Кеноби видел все то, что испытывает его ученик. Тот совсем выпал из реального времени. Все внимание падавана сосредоточилось на маленьких осколках вселенной: прыгающих огоньках в глазах, в уголках губ, упавшем на лоб локоне. Внешне, со стороны простых людей вся мизансцена выглядела следующим образом: смешной неопытный юноша, краснеющий и выпадающий кстати и некстати из разговора, безуспешно пытался скрыть свои чувства перед снисходительно-надменной, практически спокойной Амидалой. «Практически спокойной», только потому, что она не смогла утаить, как ей приятны знаки внимания ученика джедая.

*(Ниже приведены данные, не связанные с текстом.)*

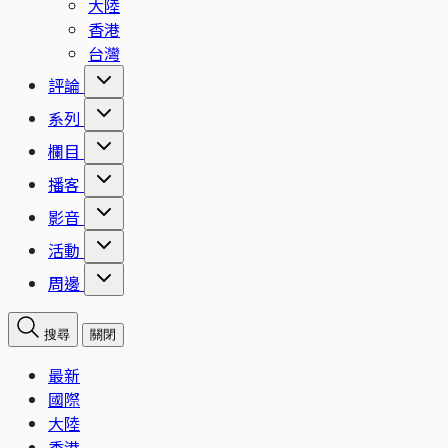
大陸
香港
台灣
評論
系列
欄目
播客
影音
活動
周邊
搜尋
關閉
最新
國際
大陸
香港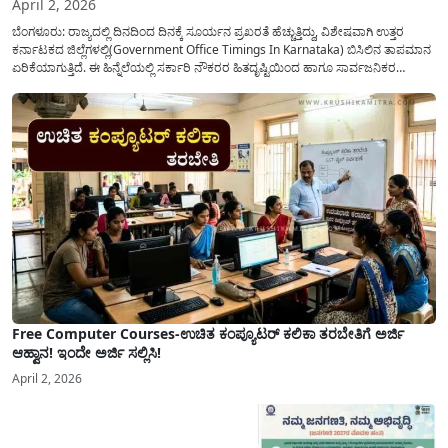
April 2, 2026
ಬೆಂಗಳೂರು: ರಾಜ್ಯದಲ್ಲಿ ದಿನದಿಂದ ದಿನಕ್ಕೆ ಸೂರ್ಯನ ಪ್ರಖರತೆ ಹೆಚ್ಚುತ್ತಿದ್ದು, ವಿಶೇಷವಾಗಿ ಉತ್ತರ
ಕರ್ನಾಟಕದ ಜಿಲ್ಲೆಗಳಲ್ಲಿ(Government Office Timings In Karnataka) ಬಿಸಿಲಿನ ತಾಪಮಾನ
ಏರಿಕೆಯಾಗುತ್ತಿದೆ. ಈ ಹಿನ್ನೆಲೆಯಲ್ಲಿ ಸರ್ಕಾರಿ ನೌಕರರ ಹಿತದೃಷ್ಟಿಯಿಂದ ಹಾಗೂ ಸಾರ್ವಜನಿಕರ
ಅನುಕೂಲಕ್ಕಾಗಿ ಕರ್ನಾಟಕ ಸರ್ಕಾರವು ಮಹತ್ವದ ನಿರ್ಧಾರವೊಂದನ್ನು ಕೈಗೊಂಡಿದೆ. ಕಿತ್ತೂರು ಕರ್ನಾಟಕ
ಮತ್ತು ಕಲ್ಯಾಣ ಕರ್ನಾಟಕದ ಒಟ್ಟು 9 ಜಿಲ್ಲೆಗಳಲ್ಲಿ ಏಪ್ರಿಲ್...
Free Computer Courses-ಉಚಿತ ಕಂಪ್ಯೂಟರ್ ಕಲಿಕಾ ತರಬೇತಿಗೆ ಅರ್ಜಿ
ಆಹ್ವಾನ! ಇಂದೇ ಅರ್ಜಿ ಸಲ್ಲಿಸಿ!
April 2, 2026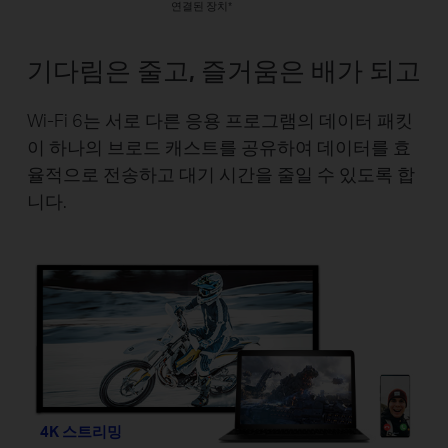
연결된 장치*
기다림은 줄고, 즐거움은 배가 되고
Wi-Fi 6는 서로 다른 응용 프로그램의 데이터 패킷
이 하나의 브로드 캐스트를 공유하여 데이터를 효
율적으로 전송하고 대기 시간을 줄일 수 있도록 합
니다.
4K 스트리밍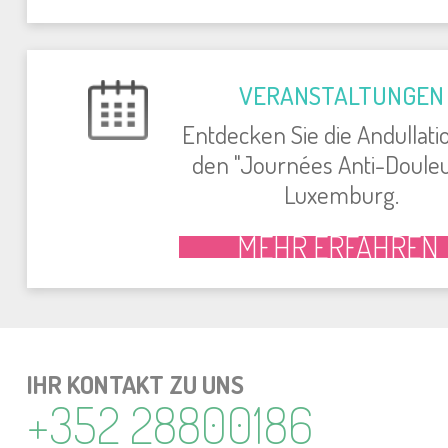
VER­AN­STAL­TUN­GEN
Ent­de­cken Sie die An­dul­la­ti
den "Journées An­ti-Dou­leu
Lu­xem­burg.
MEHR ER­FAH­REN
IHR KON­TAKT ZU UNS
+352 28800186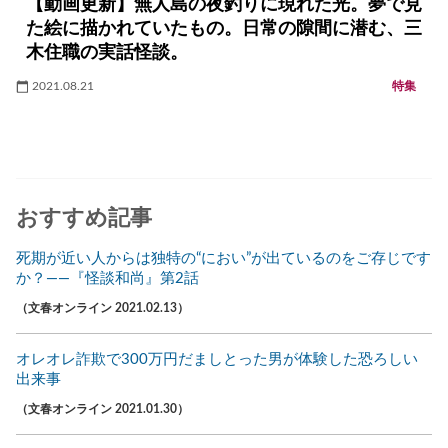
【動画更新】無人島の夜釣りに現れた光。夢で見
た絵に描かれていたもの。日常の隙間に潜む、三
木住職の実話怪談。
2021.08.21
特集
おすすめ記事
死期が近い人からは独特の“におい”が出ているのをご存じです
か？――『怪談和尚』第2話
（文春オンライン 2021.02.13）
オレオレ詐欺で300万円だましとった男が体験した恐ろしい
出来事
（文春オンライン 2021.01.30）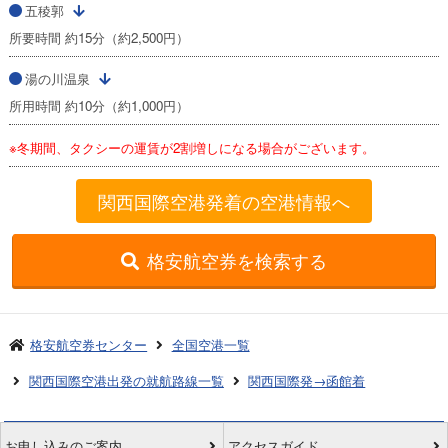
五稜郭
所要時間 約15分（約2,500円）
湯の川温泉
所用時間 約10分（約1,000円）
※冬期間、タクシーの運賃が2割増しになる場合がございます。
関西国際空港発着の空港情報へ
格安航空券を検索する
格安航空券センター
全国空港一覧
関西国際空港出発の就航路線一覧
関西国際発→函館着
お申し込みのご案内
アクセスガイド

Кто кроме Оби-Вана понимал, что всё на самом деле не так. Что Энекин нисколько не робел перед важной дамой. Он просто старался не улавливать ее мысли. Ее эмоции. Ее внутреннюю борьбу. Но тщетно. Понимать, что она не может сдержать улыбки, понимать, кому эта самая улыбка адресована. Ощущать запах. Ощущать то же, что и она – и сходить с ума от этого. И в итоге отвечать невпопад и иногда смущаться из-за ее мыслей.
Знание того, чего ей стоило это самообладание и этот тон и лишь – вершиной айсберга – выдавшая свите улыбка – и выбивала его из колеи. И это тоже было понятно тогда рыцарю. Подобное с непривычки и должно выбивать.
Но кто ж знал, что падаван воспользуется собственным преимуществом и нарушит кодекс?
Нет, у Кеноби тогда даже мысли такой не возникло. И хотя он знал, что испытывают Амидала и Энекин, хотя он видел все силовые линии, скрученные вокруг этих двоих, гормональное опьянение, но никак не предполагал, что это выльется в серьезные отношения! Что оба забудут о своих обязанностях и долге!
Он отпустил падавана вместе с ней на Набу совершенно спокойно, без единого сомнения. Может, у Великой Силы был день шуток, и она не предупредила его даже обычным предчувствием. Или, что вероятнее, он сам не особо прислушивался. Был занят другим, полагая, что химия быстро пройдет. Поэтому, когда сегодня, спустя несколько лет, Падме, пришла к нему за помощью – это было шоком.
«Чисто гипотетически, что такое – влюбленность форсъюзера? Отличается ли она от влюбленности обычного человека?» – задался вопросом Кеноби.
И мысли его утекли совершенно в отвлеченную область. Оби-Ван понимал, что рассуждает чисто абстрактно, с позиции чужого опыта. Ведь, джедаи не допускают таких отношений изначально. Но тем не менее:
Влюбленность форсъюзера. На первый взгляд все, так же как и у обычных: случайный взгляд, пара слов, безо всякого анализа, без понятия кто есть кто, без твоего выбора – и пошло. Внешние данные? Разве они замечаются все в целом? Вряд ли кто скажет, что его зацепило в первый миг. Один сошлется на цвет глаз, другой на улыбку, третий на волосы или какую-то другую часть тела, четвертый на запах. Но все будут отчасти не правы. Ибо замечается все разом, и мозг мгновенно решает – партнер это или посторонний. Отличие форсъюзера было в том, что он мог заранее знать, что решит его мозг. Знать, что через секунду в твоем мозгу родится приказ организму вырабатывать целый коктейль гормонов, и ты станешь другим. Но, как и миллиарды обыкновенных – попадаться. И переставать замечать все остальное. Экранируясь от лишнего, становиться необъективным. Продолжая понимать, но прекращая обращать внимание на это самое понимание. И вот уже ее смех – самый серебристый, звучит как колокольчик, как нота си бемоль. Её разум прекрасен. Какое тонизирующее воздействие оказывает на тебя она.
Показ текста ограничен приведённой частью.